*Task description:*
Continue the news article about Caesarean section rates in China from the point where it stops.

*Study text:*

Nearly Half of China's Moms-to-Be Have C-Sections

Nearly half of moms-to-be surveyed in China were delivering by Caesarean sections, the world's highest rate recorded by the World Health Organization, which warned Tuesday that a boom in unnecessary surgeries is jeopardizing women's health.

Rates of C-sections have reached "epidemic proportions" in many countries worldwide, the WHO said in a report surveying nine Asian nations. After reviewing nearly 110,000 births across the region, it found 27 percent of women sampled were giving birth under the knife, partially motivated by hospitals eager to make more money.

In China, a quarter of all C-sections recorded were not medically necessary, the report said.

"So many pregnant women ask for a cesarean birth in China, but we always suggest that they have a natural birth," said Dr. He Yuanhua, at Capital Antai Obstetrics and Gynecology Hospital in Beijing, who did not participate in the study. "It's bad to have so many cesarean births because natural birth is the ideal way."

The survey, published online Tuesday in the medical journal Lancet, mirrors similar results reported by WHO in 2005 from Latin America, where 35 percent of pregnant women surveyed were delivering by C-section.

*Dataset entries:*
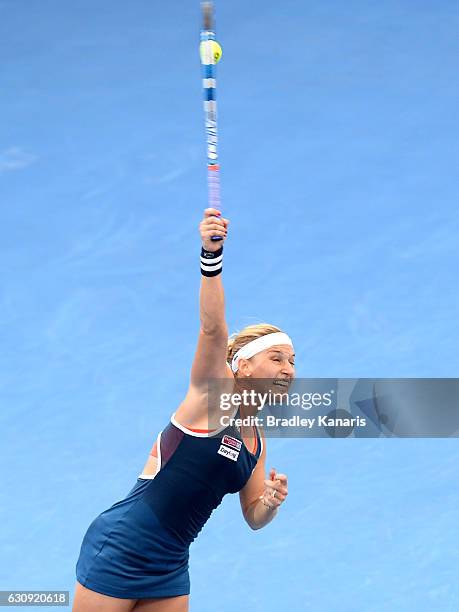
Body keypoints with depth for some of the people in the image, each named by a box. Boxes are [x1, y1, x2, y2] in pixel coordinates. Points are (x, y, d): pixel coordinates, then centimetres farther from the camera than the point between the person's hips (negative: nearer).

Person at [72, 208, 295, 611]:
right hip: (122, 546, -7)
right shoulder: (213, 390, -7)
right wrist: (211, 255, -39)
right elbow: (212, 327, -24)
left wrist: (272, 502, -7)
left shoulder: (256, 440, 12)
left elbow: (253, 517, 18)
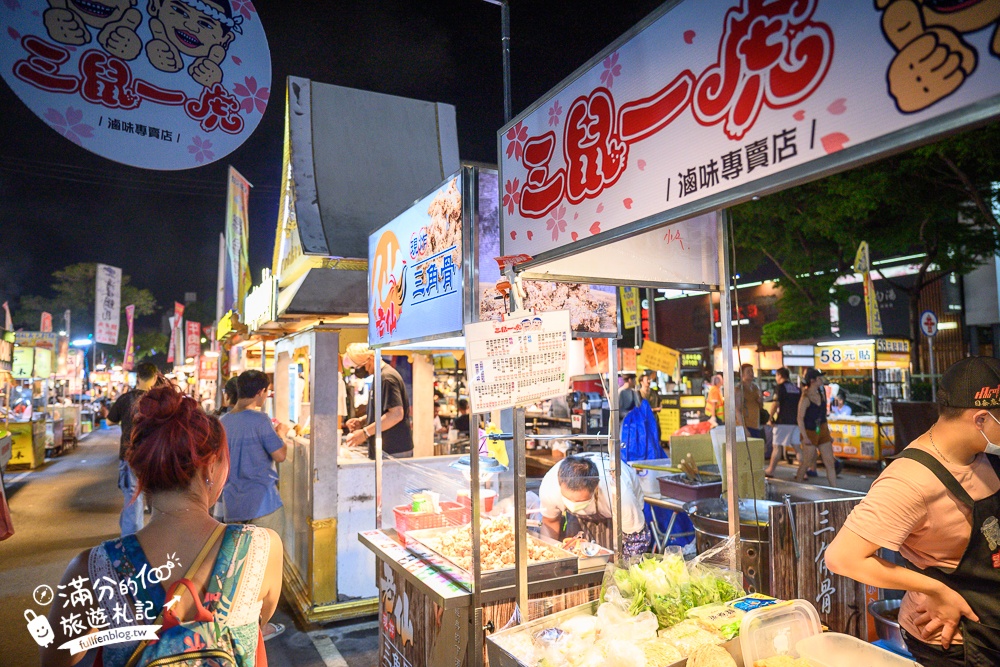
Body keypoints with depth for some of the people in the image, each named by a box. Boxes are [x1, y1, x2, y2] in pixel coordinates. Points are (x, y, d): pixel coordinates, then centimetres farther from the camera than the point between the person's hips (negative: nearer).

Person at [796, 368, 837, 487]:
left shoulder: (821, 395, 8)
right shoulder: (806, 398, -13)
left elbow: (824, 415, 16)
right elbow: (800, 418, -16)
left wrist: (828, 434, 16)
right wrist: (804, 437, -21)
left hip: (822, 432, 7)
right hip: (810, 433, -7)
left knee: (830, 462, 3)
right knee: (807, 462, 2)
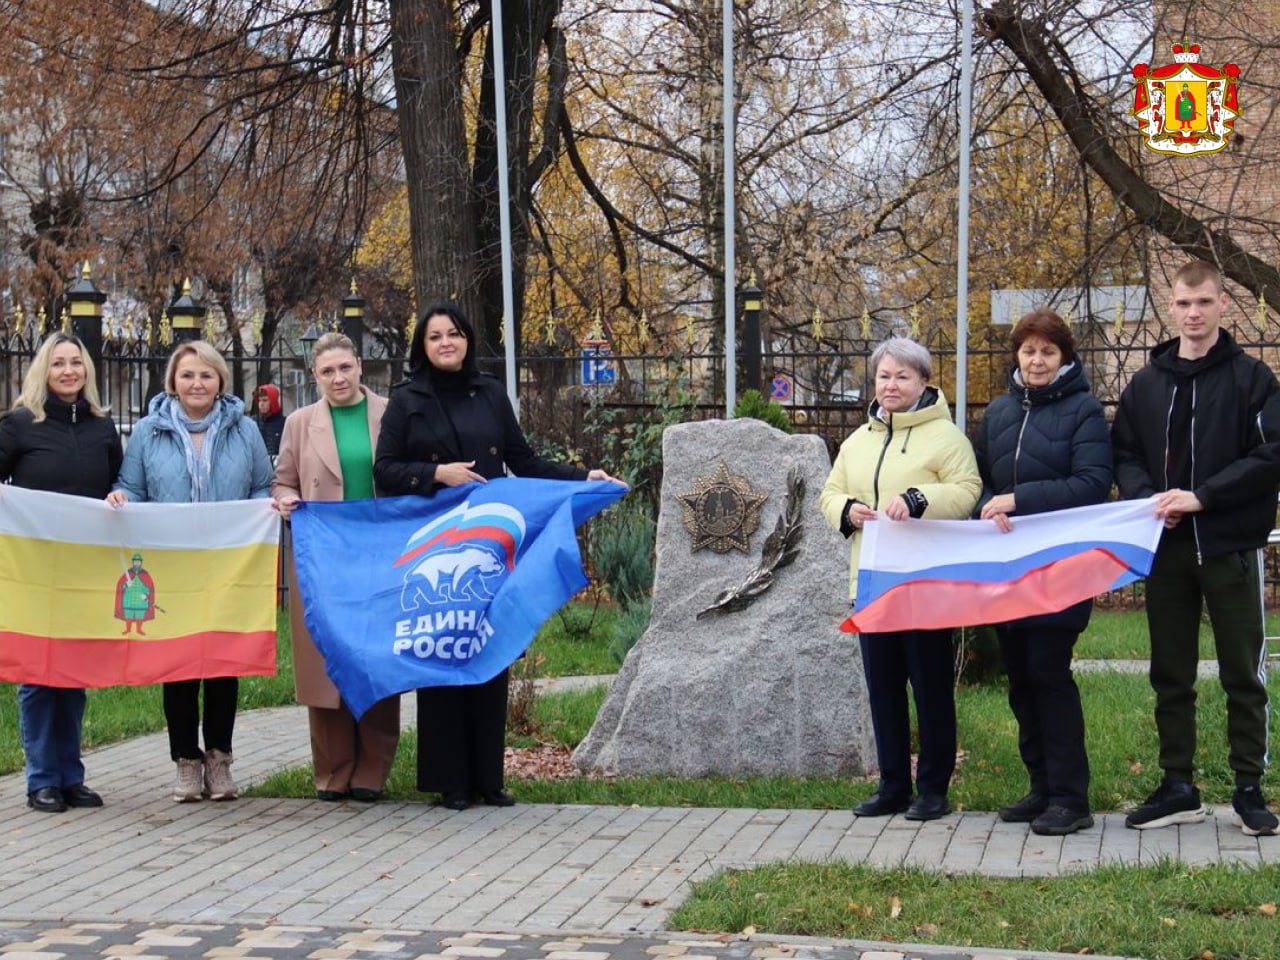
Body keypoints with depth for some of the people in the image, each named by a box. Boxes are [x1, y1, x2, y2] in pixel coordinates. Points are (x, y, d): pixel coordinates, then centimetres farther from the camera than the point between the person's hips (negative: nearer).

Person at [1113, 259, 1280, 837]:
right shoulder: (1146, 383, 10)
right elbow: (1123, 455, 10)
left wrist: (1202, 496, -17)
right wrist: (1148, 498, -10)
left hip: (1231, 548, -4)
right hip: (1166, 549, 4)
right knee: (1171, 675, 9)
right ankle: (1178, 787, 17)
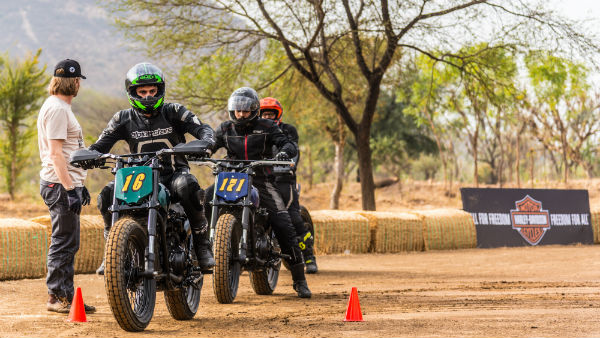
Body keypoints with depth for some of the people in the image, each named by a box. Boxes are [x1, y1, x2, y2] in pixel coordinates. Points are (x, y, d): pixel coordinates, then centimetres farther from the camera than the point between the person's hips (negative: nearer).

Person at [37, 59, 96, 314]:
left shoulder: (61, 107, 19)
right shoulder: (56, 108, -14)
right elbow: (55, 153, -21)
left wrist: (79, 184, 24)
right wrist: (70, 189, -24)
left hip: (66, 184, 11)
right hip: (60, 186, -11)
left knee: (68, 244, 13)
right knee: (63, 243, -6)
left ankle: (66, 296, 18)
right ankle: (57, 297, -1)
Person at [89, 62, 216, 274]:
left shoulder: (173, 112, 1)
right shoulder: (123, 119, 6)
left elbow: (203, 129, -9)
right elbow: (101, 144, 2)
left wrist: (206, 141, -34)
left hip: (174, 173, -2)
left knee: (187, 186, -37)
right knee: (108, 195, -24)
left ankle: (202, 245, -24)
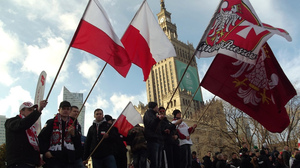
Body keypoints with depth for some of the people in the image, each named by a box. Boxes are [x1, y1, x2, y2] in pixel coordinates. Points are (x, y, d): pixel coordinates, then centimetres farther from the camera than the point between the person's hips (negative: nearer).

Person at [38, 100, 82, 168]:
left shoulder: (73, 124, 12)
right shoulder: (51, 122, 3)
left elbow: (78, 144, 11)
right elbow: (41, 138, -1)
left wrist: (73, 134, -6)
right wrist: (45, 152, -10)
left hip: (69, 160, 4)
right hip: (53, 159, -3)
...
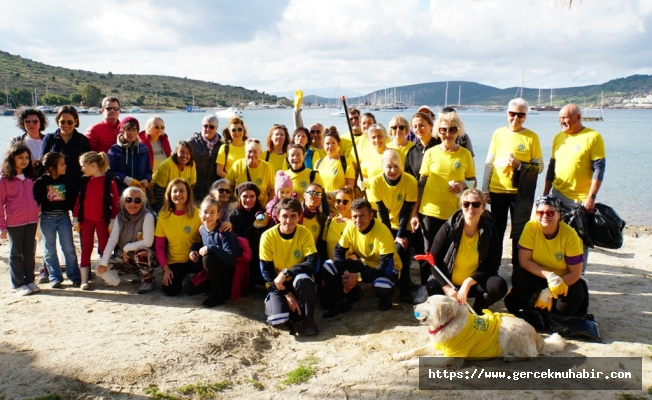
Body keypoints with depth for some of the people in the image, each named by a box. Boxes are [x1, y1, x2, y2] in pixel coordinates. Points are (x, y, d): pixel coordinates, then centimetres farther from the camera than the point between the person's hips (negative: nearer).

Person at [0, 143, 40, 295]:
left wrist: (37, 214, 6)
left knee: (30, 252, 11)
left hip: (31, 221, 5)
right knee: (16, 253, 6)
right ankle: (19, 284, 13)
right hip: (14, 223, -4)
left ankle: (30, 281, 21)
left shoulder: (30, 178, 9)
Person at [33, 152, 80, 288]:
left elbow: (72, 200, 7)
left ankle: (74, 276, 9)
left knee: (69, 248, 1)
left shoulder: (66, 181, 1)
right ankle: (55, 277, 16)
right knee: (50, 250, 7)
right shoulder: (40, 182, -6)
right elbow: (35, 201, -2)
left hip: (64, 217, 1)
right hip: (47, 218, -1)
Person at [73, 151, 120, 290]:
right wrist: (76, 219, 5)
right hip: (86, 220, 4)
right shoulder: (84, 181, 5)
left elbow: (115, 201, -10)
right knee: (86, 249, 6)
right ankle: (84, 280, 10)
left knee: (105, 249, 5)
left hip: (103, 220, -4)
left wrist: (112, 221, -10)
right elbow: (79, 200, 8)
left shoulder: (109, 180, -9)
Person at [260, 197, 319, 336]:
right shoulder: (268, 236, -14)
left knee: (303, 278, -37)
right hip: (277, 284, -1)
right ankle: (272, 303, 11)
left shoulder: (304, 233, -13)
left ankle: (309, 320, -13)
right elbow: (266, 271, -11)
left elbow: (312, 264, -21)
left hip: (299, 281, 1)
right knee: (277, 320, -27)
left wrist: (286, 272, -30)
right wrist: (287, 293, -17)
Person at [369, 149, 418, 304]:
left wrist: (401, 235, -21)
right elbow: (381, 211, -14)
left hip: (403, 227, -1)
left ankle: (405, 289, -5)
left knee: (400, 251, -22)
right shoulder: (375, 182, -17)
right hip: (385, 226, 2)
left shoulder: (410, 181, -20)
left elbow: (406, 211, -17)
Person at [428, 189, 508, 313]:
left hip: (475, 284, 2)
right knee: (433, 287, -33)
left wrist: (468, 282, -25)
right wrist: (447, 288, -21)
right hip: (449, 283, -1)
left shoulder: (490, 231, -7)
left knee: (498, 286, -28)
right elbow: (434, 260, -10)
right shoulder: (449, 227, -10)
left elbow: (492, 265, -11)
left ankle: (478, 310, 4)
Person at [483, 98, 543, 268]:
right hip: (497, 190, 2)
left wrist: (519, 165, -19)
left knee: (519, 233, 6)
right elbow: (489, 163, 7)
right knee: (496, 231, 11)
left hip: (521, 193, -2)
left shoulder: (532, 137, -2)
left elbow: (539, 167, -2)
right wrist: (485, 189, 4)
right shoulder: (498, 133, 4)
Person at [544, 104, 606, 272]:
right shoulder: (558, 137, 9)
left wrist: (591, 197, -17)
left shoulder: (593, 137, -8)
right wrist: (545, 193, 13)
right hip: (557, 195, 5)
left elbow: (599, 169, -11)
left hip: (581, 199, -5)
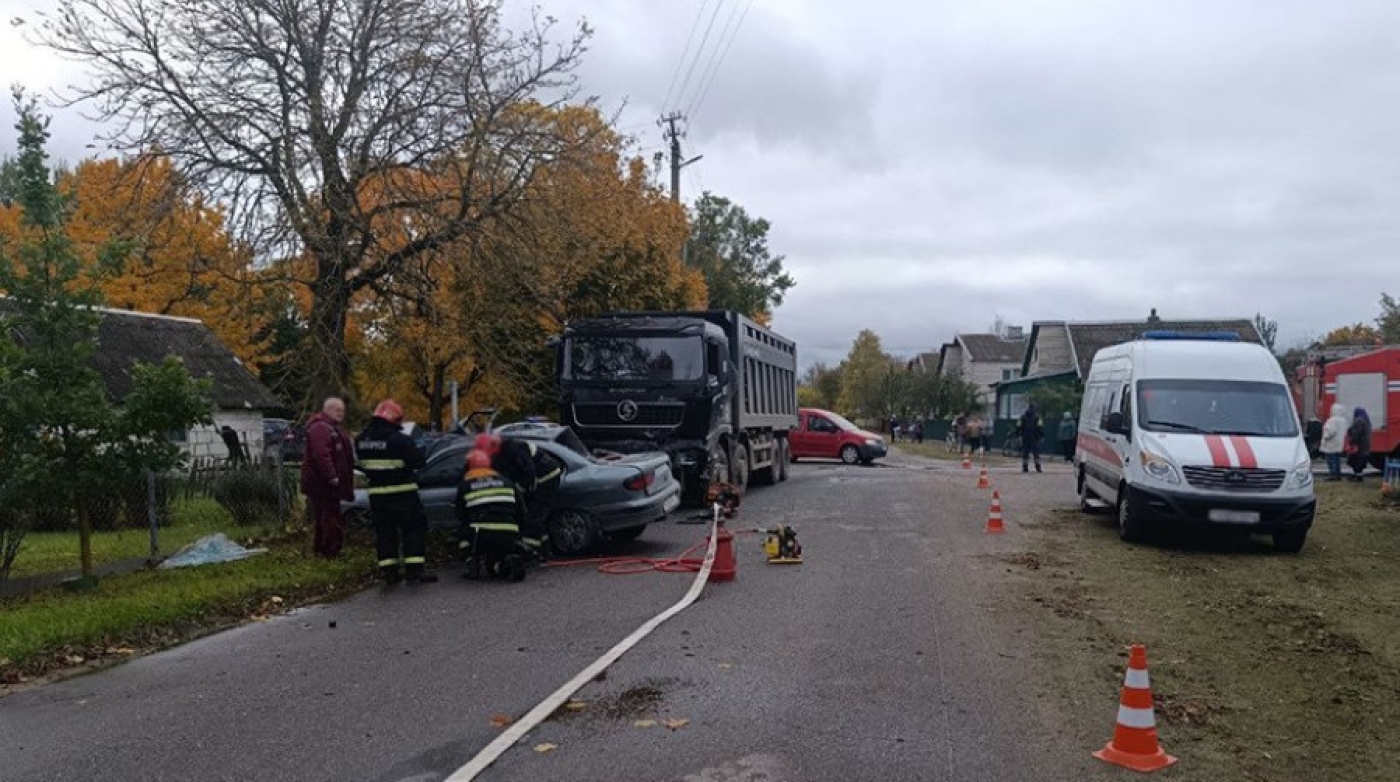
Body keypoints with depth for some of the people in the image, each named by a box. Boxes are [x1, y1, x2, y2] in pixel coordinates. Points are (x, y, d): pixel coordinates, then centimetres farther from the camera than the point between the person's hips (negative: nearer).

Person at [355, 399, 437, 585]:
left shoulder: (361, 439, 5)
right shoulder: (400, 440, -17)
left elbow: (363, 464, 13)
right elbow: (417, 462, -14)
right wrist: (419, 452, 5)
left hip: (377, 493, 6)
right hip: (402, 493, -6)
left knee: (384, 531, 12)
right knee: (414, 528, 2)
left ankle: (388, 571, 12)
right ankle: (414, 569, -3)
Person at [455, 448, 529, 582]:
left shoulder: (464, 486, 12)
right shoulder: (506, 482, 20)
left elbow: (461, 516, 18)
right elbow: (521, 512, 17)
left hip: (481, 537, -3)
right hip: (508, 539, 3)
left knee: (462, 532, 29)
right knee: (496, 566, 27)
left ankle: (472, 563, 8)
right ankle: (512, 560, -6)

*Answer to this problem:*
"The relative safety of the operation leads people to think it's as safe as vaginal birth," said Dr. A. Metin Gulmezoglu, from the WHO in Geneva who co-authored the Asia report. "That's unlikely to be the case."

Women undergoing C-sections that are not medically necessary are more likely to die or be admitted into intensive care units, require blood transfusions or encounter complications that lead to hysterectomies, the study found. The procedure was shown to benefit babies during breech births.

Reasons for elective C-sections vary globally, but increasing rates in many developing countries coincide with a rise in patients' wealth and improved medical facilities.

In Asia, some women opt for the abdominal surgery to choose their delivery day after consulting fortune tellers for "lucky" birthdays or times. Others fear painful natural births or worry their vaginas may be stretched or damaged by a normal delivery. Some women also prefer the operation because they believe it is less risky.

"I think it's safer for the mother and child to have C-sections, and the relatives feel more secure because it's very simple and very common now," said Trang Thanh Van, 25, just days away from giving birth to her first child in Vietnam. "People worry that using tools to pull the baby out may affect their brains."

She said she preferred to deliver naturally, but will let her doctor decide if a C-section is best.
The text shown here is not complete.